Iraq and Weapons of Mass Destruction - Program Development 1960s - 1980s

1980s

Iraq
Nuclear program start date 1959
First nuclear weapon test None
First fusion weapon test None
Last nuclear test None
Largest yield test None
Total tests None
Peak stockpile None
Current stockpile None; programme was infiltrated, abandoned, destroyed by Israel and Iran in 1989. Officially program ended in 1990.
Maximum missile range Al-Hussein (400km)
NPT signatory Yes

1959 – August 17 USSR and Iraq wrote an agreement about building a nuclear power plant and established a nuclear program as part of their mutual understanding.

1968 – a Soviet supplied IRT-2000 research reactor together with a number of other facilities that could be used for radioisotope production was built close to Baghdad.

## TO DO
Duplicate the part of the Iraq weapons text that starts at the words "Maximum missile range" and ends after "their mutual understanding.". The entries are not required for this work.

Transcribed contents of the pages
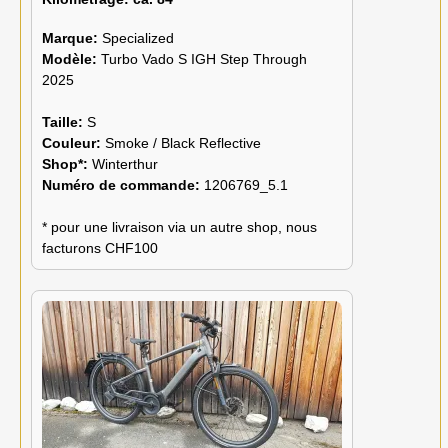
Marque:
Specialized
Modèle:
Turbo Vado S IGH Step Through
2025
Taille:
S
Couleur:
Smoke / Black Reflective
Shop*:
Winterthur
Numéro de commande:
1206769_5.1
* pour une livraison via un autre shop, nous
facturons CHF100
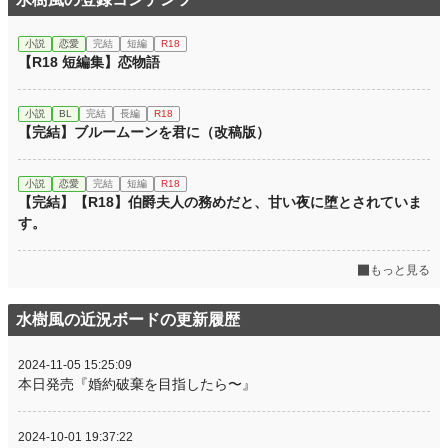
小説
恋愛
完結
短編
R18
【R18 短編集】恋物語
小説
BL
完結
長編
R18
【完結】ブルームーンを君に（改稿版）
小説
恋愛
完結
短編
R18
【完結】【R18】伯爵夫人の務めだと、甘い夜に堕とされていま
す。
もっと見る
水樹風の近況ボードの更新履歴
2024-11-05 15:25:09
本日発売『婚約破棄を目指したら〜』
2024-10-01 19:37:22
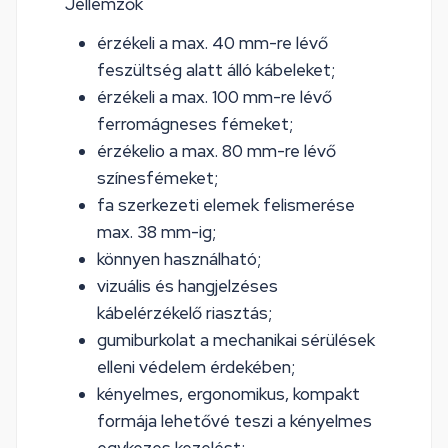
Jellemzők
érzékeli a max. 40 mm-re lévő
feszültség alatt álló kábeleket;
érzékeli a max. 100 mm-re lévő
ferromágneses fémeket;
érzékelio a max. 80 mm-re lévő
színesfémeket;
fa szerkezeti elemek felismerése
max. 38 mm-ig;
könnyen használható;
vizuális és hangjelzéses
kábelérzékelő riasztás;
gumiburkolat a mechanikai sérülések
elleni védelem érdekében;
kényelmes, ergonomikus, kompakt
formája lehetővé teszi a kényelmes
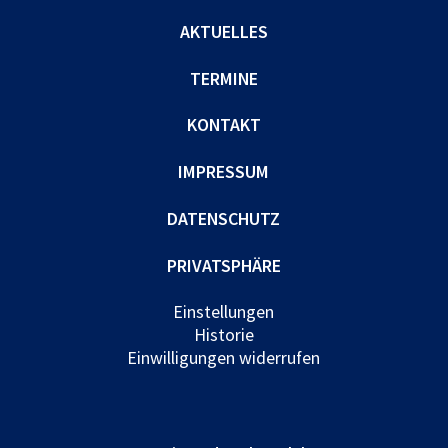
AKTUELLES
TERMINE
KONTAKT
IMPRESSUM
DATENSCHUTZ
PRIVATSPHÄRE
Einstellungen
Historie
Einwilligungen widerrufen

## FINISHED TASK
Maximum missile range Al-Hussein (400km)
NPT signatory Yes

1959 – August 17 USSR and Iraq wrote an agreement about building a nuclear power plant and established a nuclear program as part of their mutual understanding.